The Hypentrepreneur is like the thin crust of dirt that covers a beautiful piece of silverware and that needs that special cleaning liquid to be rubbed off. Once out of the way, you can admire the beautiful true craftsmanship done by many people for whom I have the utmost respect. To those people I reserve the right to be called entrepreneurs and to them I say carry on like I have repeatedly expressed in private conversations.

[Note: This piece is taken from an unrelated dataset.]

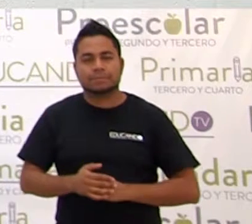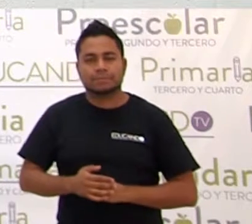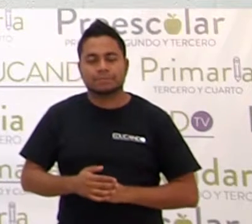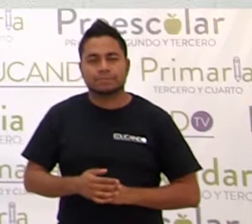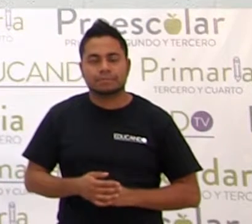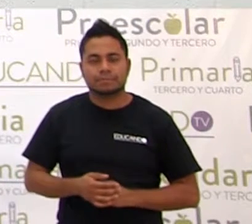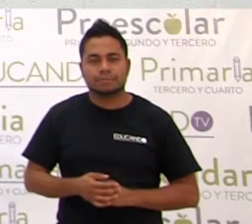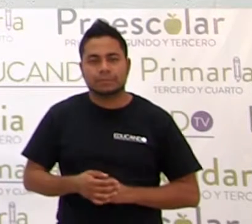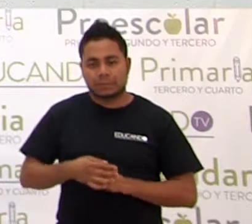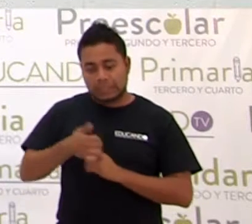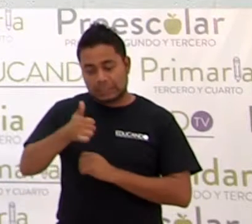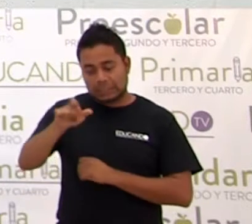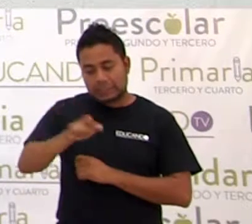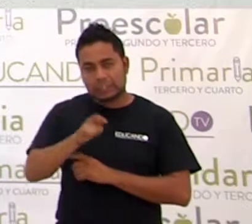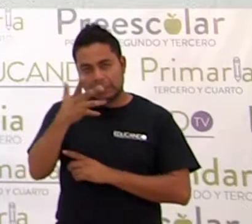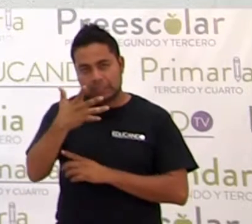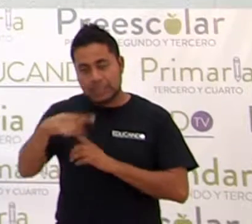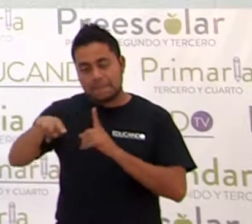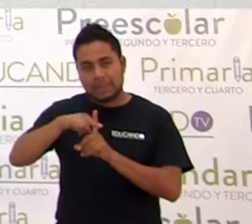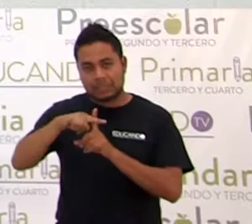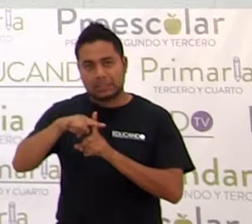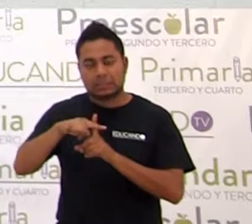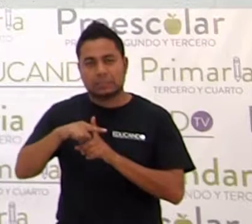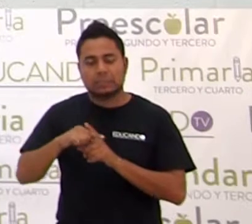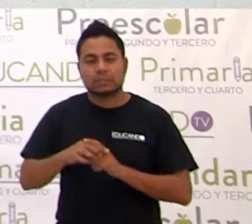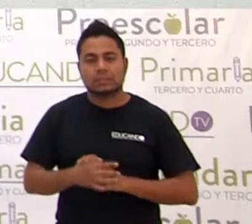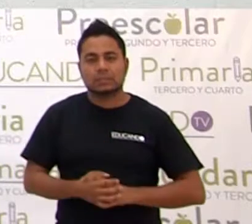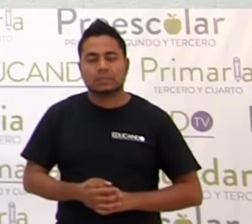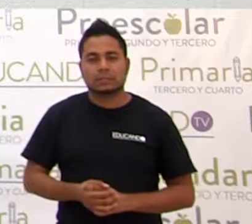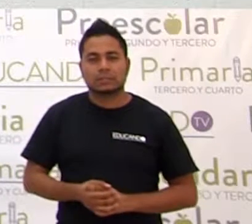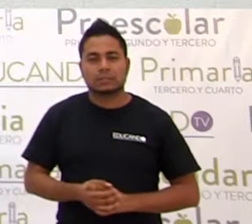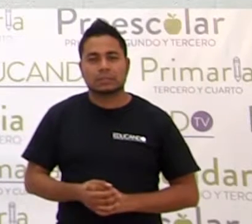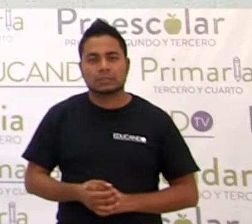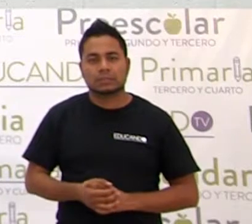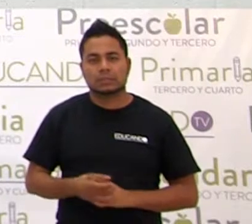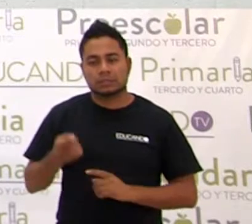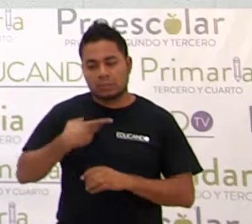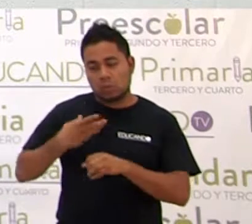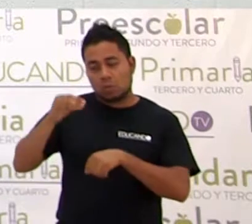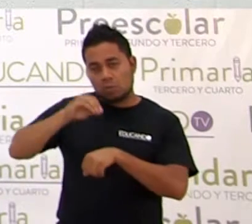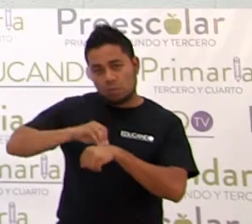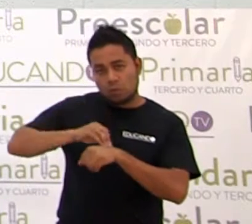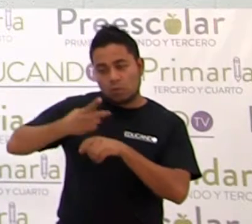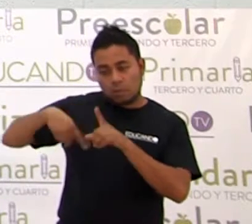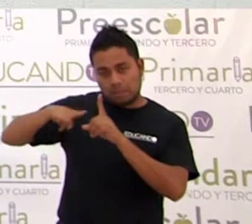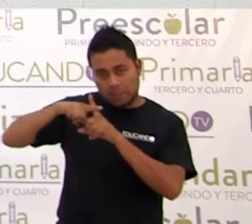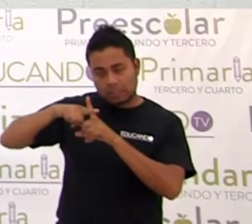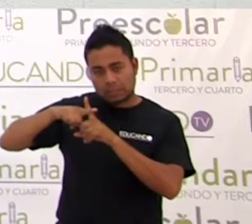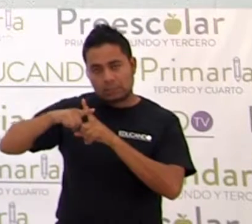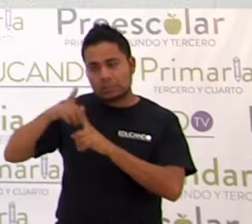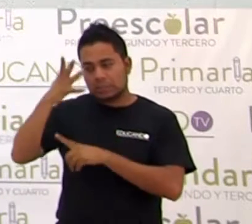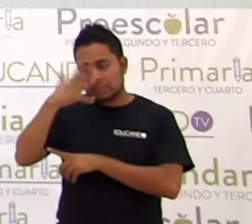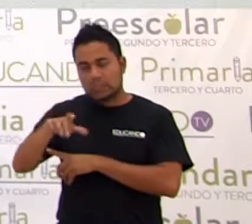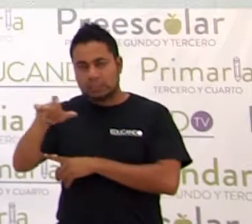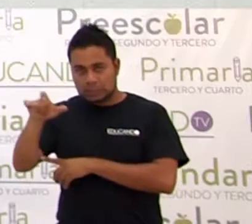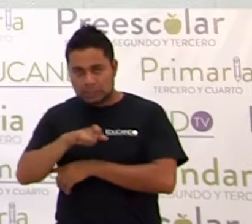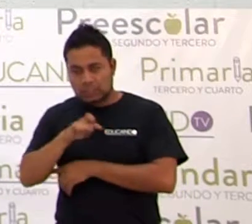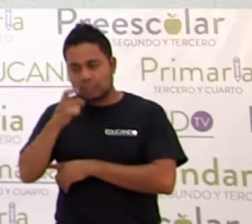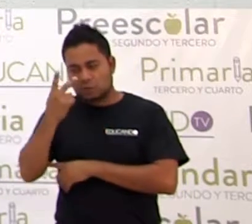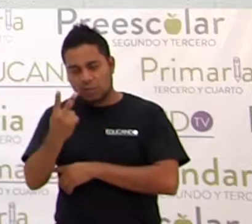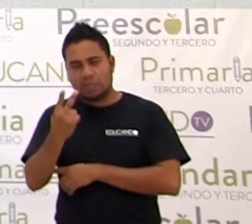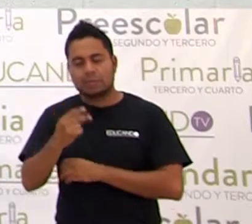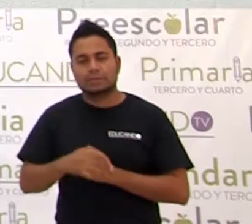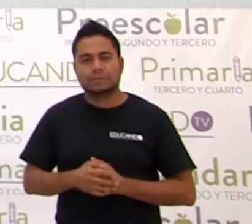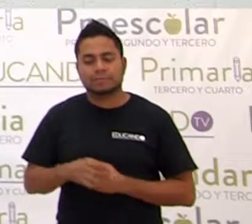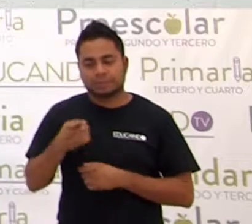Seis X quinta. Más, ¿sí? Ponemos el signo más. Diez X cuadrada.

What our young tribal, confused society needs is more discipline, more streamlining (see I can use buzzwords too). By portraying to people (youngsters mostly) that having a regular paying job, a career of some sorts, in places where rules and systems are well set, we are simply setting ourselves up for a bigger disappointment.
Entrepreneurship is cool, when it works, for that tiny percentile! For everybody else, things won't come that easy and it will involve taking the long road to success and learning along the way to respect experience, value opinions, assume responsibility, accept consequences and emerge much more polished than that raw material you were when you thought your were an Entrepreneur.
So, for a change and for whatever my advice is worth: Get a life...Get a Job!